*** Exercise data ***

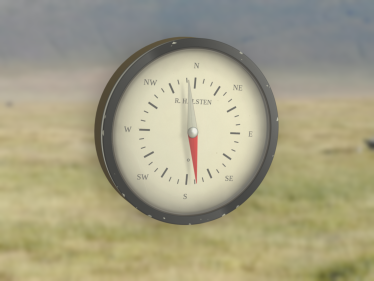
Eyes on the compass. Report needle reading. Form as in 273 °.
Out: 170 °
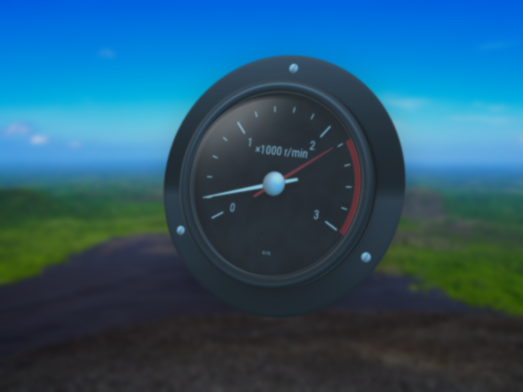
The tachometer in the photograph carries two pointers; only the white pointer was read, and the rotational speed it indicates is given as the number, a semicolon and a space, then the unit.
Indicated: 200; rpm
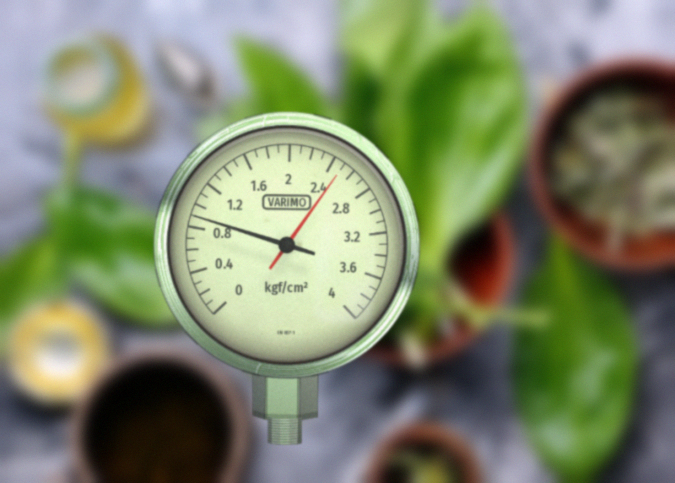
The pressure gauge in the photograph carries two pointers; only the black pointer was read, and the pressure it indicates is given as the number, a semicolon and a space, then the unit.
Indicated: 0.9; kg/cm²
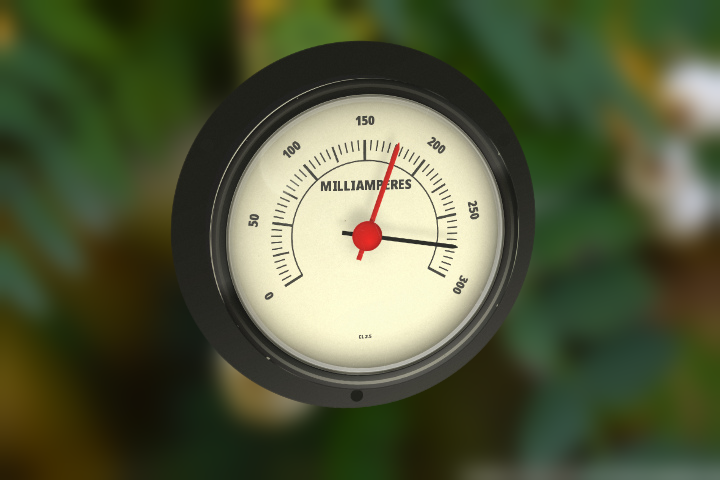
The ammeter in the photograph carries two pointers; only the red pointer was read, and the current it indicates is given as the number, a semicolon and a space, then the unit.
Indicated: 175; mA
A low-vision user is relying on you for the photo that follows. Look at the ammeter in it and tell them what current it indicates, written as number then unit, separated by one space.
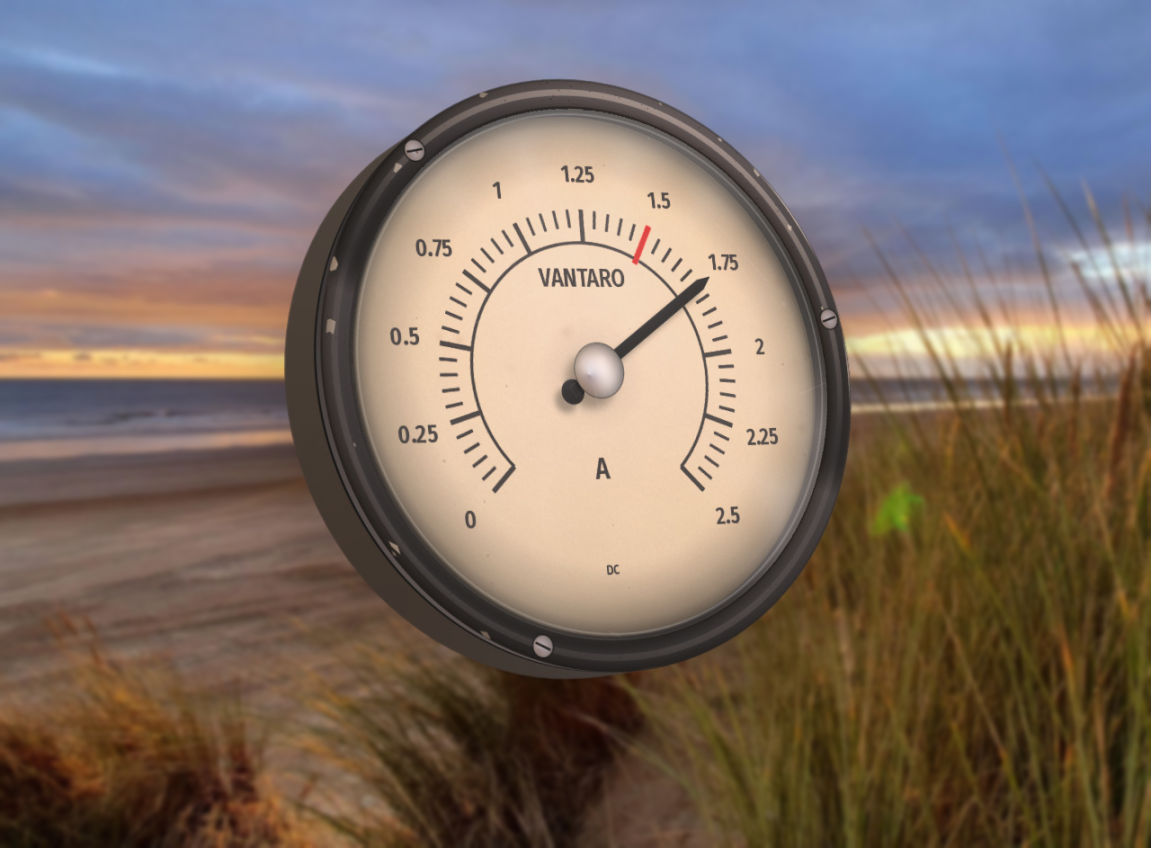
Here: 1.75 A
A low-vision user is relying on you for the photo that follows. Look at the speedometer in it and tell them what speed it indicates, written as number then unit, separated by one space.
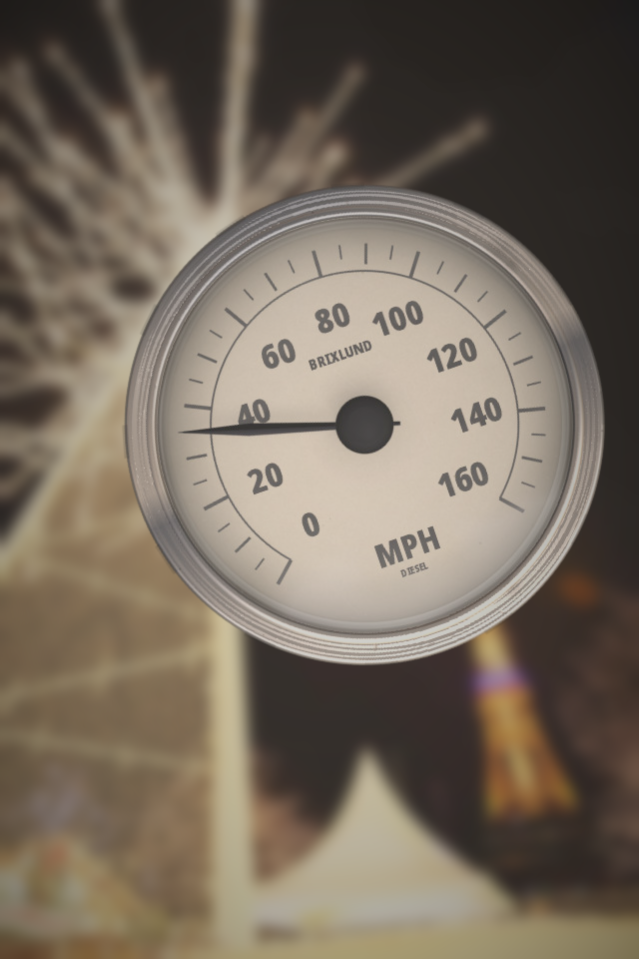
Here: 35 mph
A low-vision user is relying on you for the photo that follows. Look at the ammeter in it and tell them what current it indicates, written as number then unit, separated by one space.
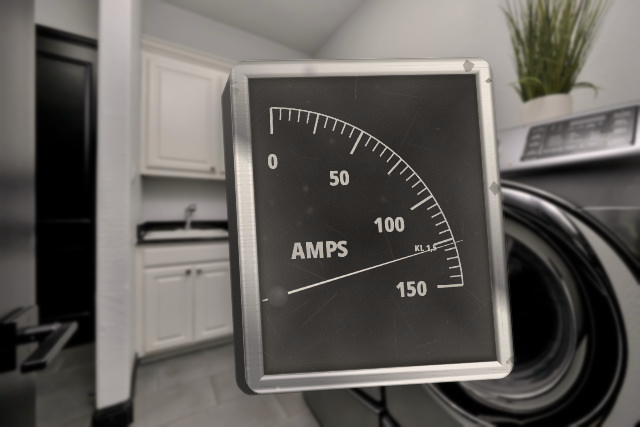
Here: 127.5 A
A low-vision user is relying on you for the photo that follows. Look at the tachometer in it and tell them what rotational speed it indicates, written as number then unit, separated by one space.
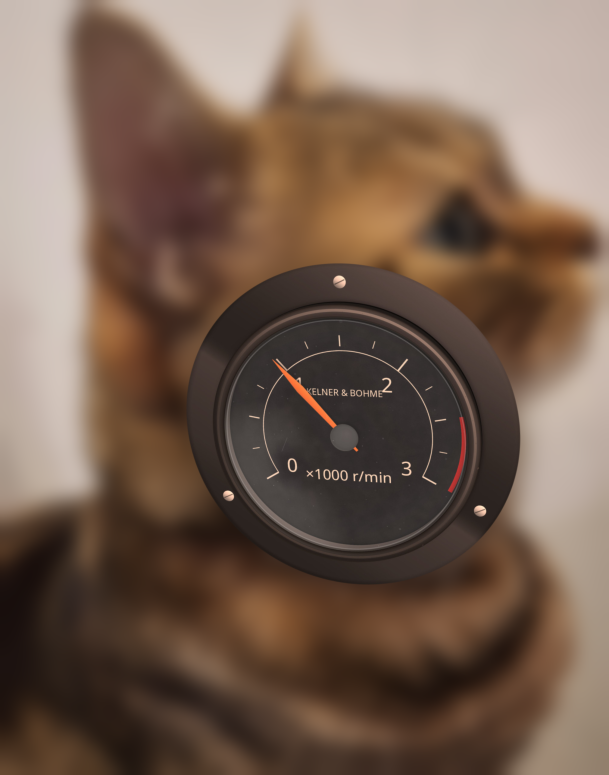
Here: 1000 rpm
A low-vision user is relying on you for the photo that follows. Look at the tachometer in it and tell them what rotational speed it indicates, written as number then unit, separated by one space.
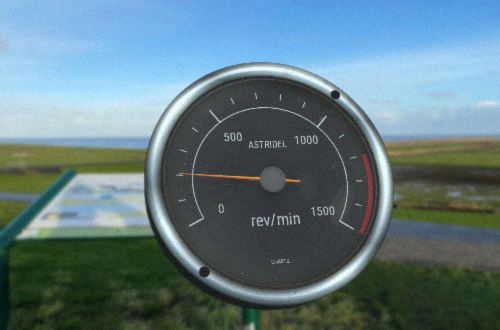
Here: 200 rpm
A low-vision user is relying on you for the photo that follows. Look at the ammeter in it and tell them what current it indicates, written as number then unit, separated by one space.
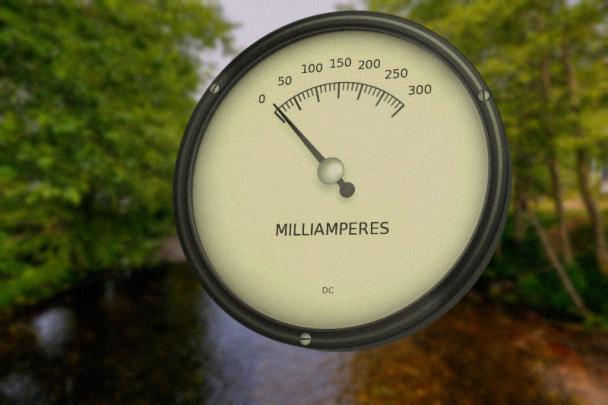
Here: 10 mA
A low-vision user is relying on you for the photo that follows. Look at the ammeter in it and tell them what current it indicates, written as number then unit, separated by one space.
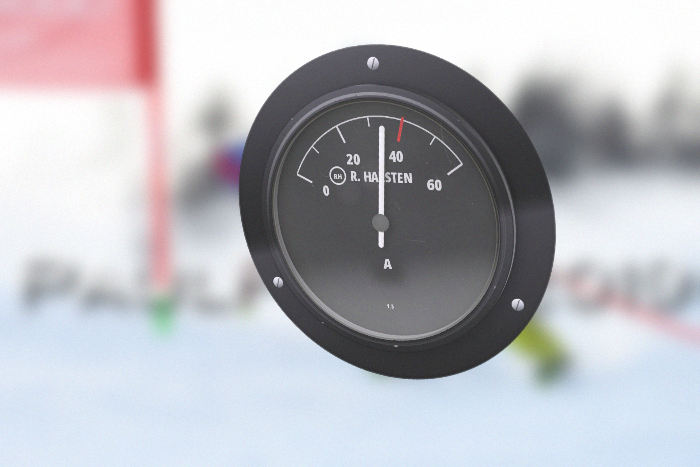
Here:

*** End of Exercise data ***

Reproduce verbatim the part of the material above that opens with the line containing "The pressure gauge" and closes with the line containing "Indicated: 0.9; kg/cm²", including both of those lines.

The pressure gauge in the photograph carries two pointers; only the black pointer was read, and the pressure it indicates is given as the number, a semicolon and a space, then the unit.
Indicated: 0.9; kg/cm²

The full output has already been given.